Speech perceivers are universally biased toward "focal" vowels (i.e., vowels whose adjacent formants are close in frequency, which concentrates acoustic energy into a narrower spectral region). This bias is demonstrated in phonetic discrimination tasks as a directional asymmetry: a change from a relatively less to a relatively more focal vowel results in significantly better performance than a change in the reverse direction. We investigated whether the critical information for this directional effect is limited to the auditory modality, or whether visible articulatory information provided by the speaker's face also plays a role.

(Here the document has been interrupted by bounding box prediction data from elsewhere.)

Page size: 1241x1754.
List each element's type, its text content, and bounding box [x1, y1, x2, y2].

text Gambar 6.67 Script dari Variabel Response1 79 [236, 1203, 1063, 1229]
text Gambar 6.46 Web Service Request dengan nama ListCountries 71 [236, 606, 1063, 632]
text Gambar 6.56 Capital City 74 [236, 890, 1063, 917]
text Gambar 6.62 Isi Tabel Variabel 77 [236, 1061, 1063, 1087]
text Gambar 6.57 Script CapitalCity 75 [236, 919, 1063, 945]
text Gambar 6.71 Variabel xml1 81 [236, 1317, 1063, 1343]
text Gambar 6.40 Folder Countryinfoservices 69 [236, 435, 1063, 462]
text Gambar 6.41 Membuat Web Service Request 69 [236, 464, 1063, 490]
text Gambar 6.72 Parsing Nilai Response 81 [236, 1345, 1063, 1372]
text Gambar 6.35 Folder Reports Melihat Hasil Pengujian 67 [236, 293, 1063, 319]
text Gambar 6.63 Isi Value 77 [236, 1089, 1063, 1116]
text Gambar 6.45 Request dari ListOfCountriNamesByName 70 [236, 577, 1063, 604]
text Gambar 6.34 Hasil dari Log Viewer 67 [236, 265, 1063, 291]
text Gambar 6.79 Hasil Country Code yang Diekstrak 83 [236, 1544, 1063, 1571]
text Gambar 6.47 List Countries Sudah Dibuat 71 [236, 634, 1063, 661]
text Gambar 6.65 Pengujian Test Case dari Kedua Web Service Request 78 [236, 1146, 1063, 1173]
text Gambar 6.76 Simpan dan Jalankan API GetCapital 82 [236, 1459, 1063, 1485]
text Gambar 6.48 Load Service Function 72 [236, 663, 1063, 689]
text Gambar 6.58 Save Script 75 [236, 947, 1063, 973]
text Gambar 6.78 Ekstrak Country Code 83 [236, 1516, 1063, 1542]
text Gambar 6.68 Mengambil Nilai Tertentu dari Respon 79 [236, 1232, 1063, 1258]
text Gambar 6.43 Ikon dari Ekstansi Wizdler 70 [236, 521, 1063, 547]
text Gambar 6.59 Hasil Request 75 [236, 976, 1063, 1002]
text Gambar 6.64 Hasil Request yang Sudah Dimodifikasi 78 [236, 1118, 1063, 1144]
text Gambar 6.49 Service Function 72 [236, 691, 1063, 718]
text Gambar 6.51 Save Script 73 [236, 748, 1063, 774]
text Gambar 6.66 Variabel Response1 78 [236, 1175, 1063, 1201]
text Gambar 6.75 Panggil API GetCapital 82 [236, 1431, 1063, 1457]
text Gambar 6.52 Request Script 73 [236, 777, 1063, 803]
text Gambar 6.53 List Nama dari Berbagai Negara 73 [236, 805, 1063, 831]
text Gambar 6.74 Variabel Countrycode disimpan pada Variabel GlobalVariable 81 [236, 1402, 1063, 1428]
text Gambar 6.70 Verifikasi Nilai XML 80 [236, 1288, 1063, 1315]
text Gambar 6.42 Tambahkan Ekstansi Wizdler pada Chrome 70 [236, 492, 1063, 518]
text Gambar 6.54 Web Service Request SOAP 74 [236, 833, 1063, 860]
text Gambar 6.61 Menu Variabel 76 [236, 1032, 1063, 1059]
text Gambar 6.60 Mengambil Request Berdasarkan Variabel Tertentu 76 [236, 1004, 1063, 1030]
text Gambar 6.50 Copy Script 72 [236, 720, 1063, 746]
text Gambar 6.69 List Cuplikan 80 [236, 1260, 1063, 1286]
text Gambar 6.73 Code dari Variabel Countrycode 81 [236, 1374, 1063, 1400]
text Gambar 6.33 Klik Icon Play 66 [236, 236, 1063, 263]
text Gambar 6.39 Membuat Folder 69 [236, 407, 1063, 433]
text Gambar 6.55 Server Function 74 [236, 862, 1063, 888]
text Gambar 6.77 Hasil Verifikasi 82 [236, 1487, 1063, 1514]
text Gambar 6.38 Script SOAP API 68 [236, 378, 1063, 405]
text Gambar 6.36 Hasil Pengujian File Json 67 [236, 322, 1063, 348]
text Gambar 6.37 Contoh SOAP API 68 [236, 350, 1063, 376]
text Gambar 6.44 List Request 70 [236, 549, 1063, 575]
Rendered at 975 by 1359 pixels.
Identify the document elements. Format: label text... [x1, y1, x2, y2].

Unimodal auditory and visual as well as bimodal (auditory-visual) vowel stimuli were created from video recordings of a speaker producing variants of /u/, differing in both their degree of focalization and visible lip rounding (i.e., lip compression and protrusion). In Experiment 1, we confirmed that subjects showed an asymmetry while discriminating the auditory vowel stimuli. We then found, in Experiment 2, a similar asymmetry when subjects lip-read those same vowels. In Experiment 3, we found asymmetries, comparable to those found for unimodal vowels, for bimodal vowels when the audio and visual channels were phonetically-congruent. In contrast, when the audio and visual channels were phonetically-incongruent (as in the "McGurk effect"), this asymmetry was disrupted. These findings collectively suggest that the perceptual processes underlying the "focal" vowel bias are sensitive to articulatory information available across sensory modalities, and raise foundational issues concerning the extent to which vowel perception derives from general-auditory or speech-gesture-specific processes.
语音感知者普遍对“焦点”元音存在偏好(即相邻共振峰频率相近的元音,这种元音将声能集中在较窄的频谱区域)。在语音辨别任务中,这种偏好表现为一种方向性不对称:从相对不太聚焦的元音变为相对更聚焦的元音,辨别表现显著优于相反方向的变化。我们研究了这种方向性效应的关键信息是否仅限于听觉模态,或者说话者面部提供的可见发音信息是否也起作用。我们从一位说话者发出的/u/变体的视频记录中创建了单模态听觉和视觉以及双模态(听觉 - 视觉)元音刺激,这些变体在聚焦程度和可见唇形圆度(即唇部收缩和突出)方面都有所不同。在实验1中,我们证实受试者在辨别听觉元音刺激时表现出不对称性。然后在实验2中,我们发现当受试者唇读相同元音时也存在类似的不对称性。在实验3中,我们发现当音频和视频通道在语音上一致时,双模态元音的不对称性与单模态元音的情况相当。相比之下,当音频和视频通道在语音上不一致时(如在“麦格克效应”中),这种不对称性就会被打破。这些发现共同表明,“焦点”元音偏好背后的感知过程对跨感官模态的发音信息敏感,并引发了关于元音感知在多大程度上源自一般听觉或特定语音手势过程的基础问题。